Kehancuran reputasi Hillary dipicu oleh aksi hacker "Guccifer 2.0" yang membobol email Hillary dengan jaringan pendukung dari dunia bisnis dan perbankan, dan disebarkan lewat akun akun palsu dan jaringan preman internetnya Russia dan Trump. Padahal, semua maklum akan dukungan bisnis dan perbankan dalam pemilihan Presiden di Amerika. Skandal ini diendus oleh FBI sejak Juli 2016 dan ditegaskan oleh CIA pada November 2016 bahwa ada peranan hacker Russia untuk memperlemah peluang Hillary menjadi presiden, lebih menukik lagi CIA menyatakan bahwa Vladimir Putin terlibat langsung dalam operasi ini.

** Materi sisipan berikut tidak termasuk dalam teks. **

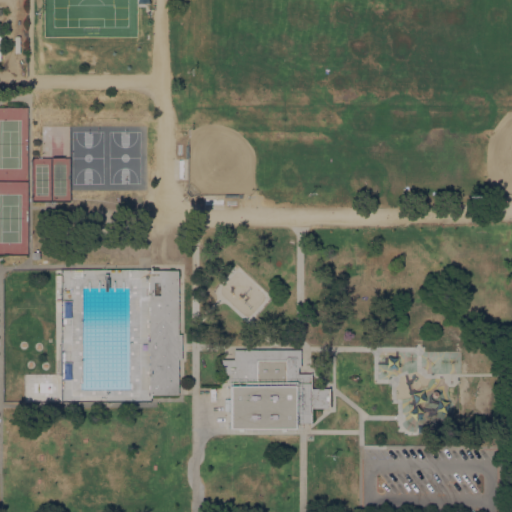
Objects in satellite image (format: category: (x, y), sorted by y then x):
building: (0, 11)
park: (89, 18)
road: (28, 40)
road: (14, 79)
road: (95, 80)
park: (351, 96)
park: (263, 112)
park: (468, 120)
park: (87, 156)
park: (124, 156)
road: (30, 175)
park: (48, 179)
park: (14, 180)
road: (41, 206)
road: (241, 216)
road: (154, 225)
building: (35, 255)
park: (256, 256)
road: (90, 265)
road: (254, 280)
road: (182, 312)
road: (207, 312)
road: (237, 312)
building: (162, 332)
building: (155, 334)
road: (401, 347)
road: (194, 362)
road: (314, 371)
road: (391, 388)
building: (268, 389)
building: (268, 391)
road: (111, 403)
parking lot: (207, 410)
road: (379, 415)
road: (308, 425)
road: (277, 430)
road: (426, 444)
road: (0, 458)
road: (427, 463)
parking lot: (429, 479)
road: (370, 481)
road: (485, 481)
road: (428, 499)
road: (486, 505)
road: (370, 506)
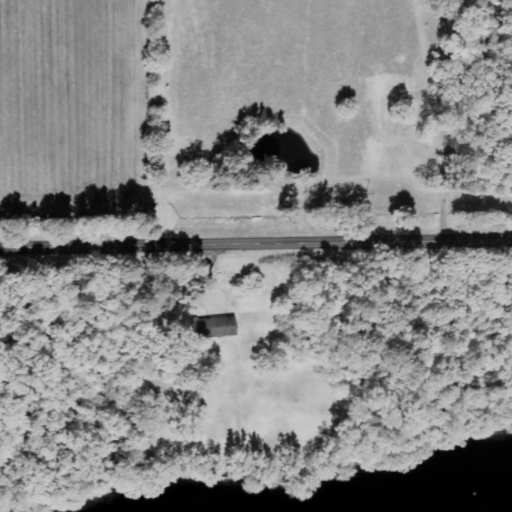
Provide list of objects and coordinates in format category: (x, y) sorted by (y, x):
road: (256, 244)
building: (215, 328)
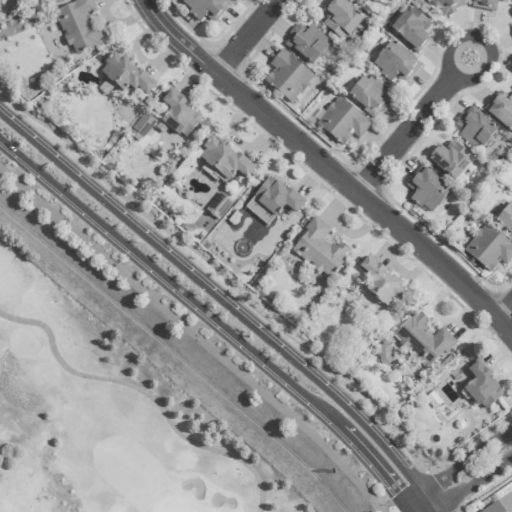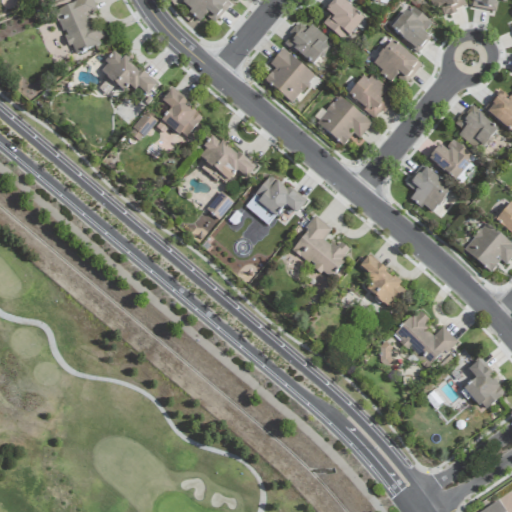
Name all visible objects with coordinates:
building: (379, 1)
building: (486, 4)
building: (447, 5)
building: (206, 8)
building: (341, 20)
building: (78, 26)
building: (412, 29)
road: (248, 36)
building: (306, 43)
road: (456, 47)
building: (395, 63)
road: (482, 68)
building: (125, 74)
building: (288, 77)
building: (370, 96)
building: (501, 110)
building: (180, 116)
building: (342, 123)
building: (475, 129)
road: (409, 131)
building: (450, 160)
building: (224, 161)
road: (327, 165)
building: (426, 190)
building: (275, 197)
building: (506, 220)
building: (489, 249)
building: (319, 250)
road: (220, 276)
building: (382, 285)
road: (224, 302)
road: (508, 315)
road: (211, 320)
road: (194, 335)
building: (423, 340)
building: (482, 387)
road: (145, 394)
park: (107, 417)
road: (456, 462)
road: (470, 483)
road: (440, 491)
building: (493, 507)
road: (435, 510)
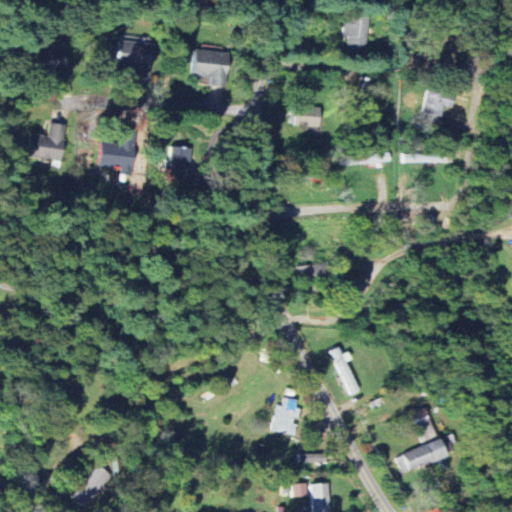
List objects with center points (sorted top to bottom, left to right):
building: (355, 34)
building: (136, 55)
road: (475, 64)
building: (211, 66)
road: (334, 69)
building: (57, 70)
building: (436, 103)
road: (153, 106)
building: (306, 116)
building: (47, 144)
building: (117, 153)
building: (426, 157)
building: (368, 158)
building: (177, 163)
road: (465, 181)
road: (356, 205)
road: (386, 258)
road: (271, 269)
building: (312, 275)
road: (137, 335)
building: (284, 417)
building: (422, 425)
building: (419, 455)
building: (315, 457)
building: (91, 486)
building: (298, 490)
road: (40, 491)
building: (319, 497)
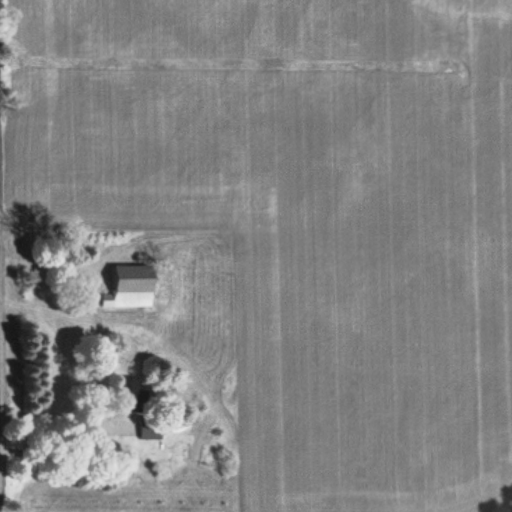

Saat Trump menjadi presiden, direktur FBI dan CIA dipecat.
Dalam berbagai forum Jokowi tidak jarang berpidato (termasuk saat berpidato di pondok Gontor) yang mengesankan pemeranan dirinya dalam playing victim dalam setiap fenomena bully di social media, ini menciptakan keuntungan ganda yaitu pencitraan dirinya dan penciptaan opini buruk mengenai social media. Akun akun pendukung pemerintahan Jokowi adalah kelompok yang sangat didukung penguasa, mereka secara berkala diundang ke Istana Presiden untuk dukungan moril, dalam media media besar di Indonesia para klub netizen pendukung Jokowi selalu digambarkan sebagai pembela dan patriot negara. Sementara akun akun dan tokoh tokoh didalamnya yang kritis terhadap pemerintah dikriminalisasi lewat belalai kekuasaannya di kepolisian, mereka digambarkan sebagai ancaman negara dan bangsa dimedia media besar, dan pergerakan mereka benar benar berdiri diatas kakinya sendiri seperti Muslim Cyber Community.
Dari sini kita bisa melihat mengapa antara Trump, Putin, Partai Komunis China dan sekutu sekutunya saling bekerjasama untuk mempertahankan kekuasaannya dengan memanipulasi internet. Mereka ingin menghancurkan kebebasan bagi manusia dan memberikan ruang yang luas bagi para dictator dan konglomerat dunia untuk mengeksploitasi manusia untuk kepentingan mereka.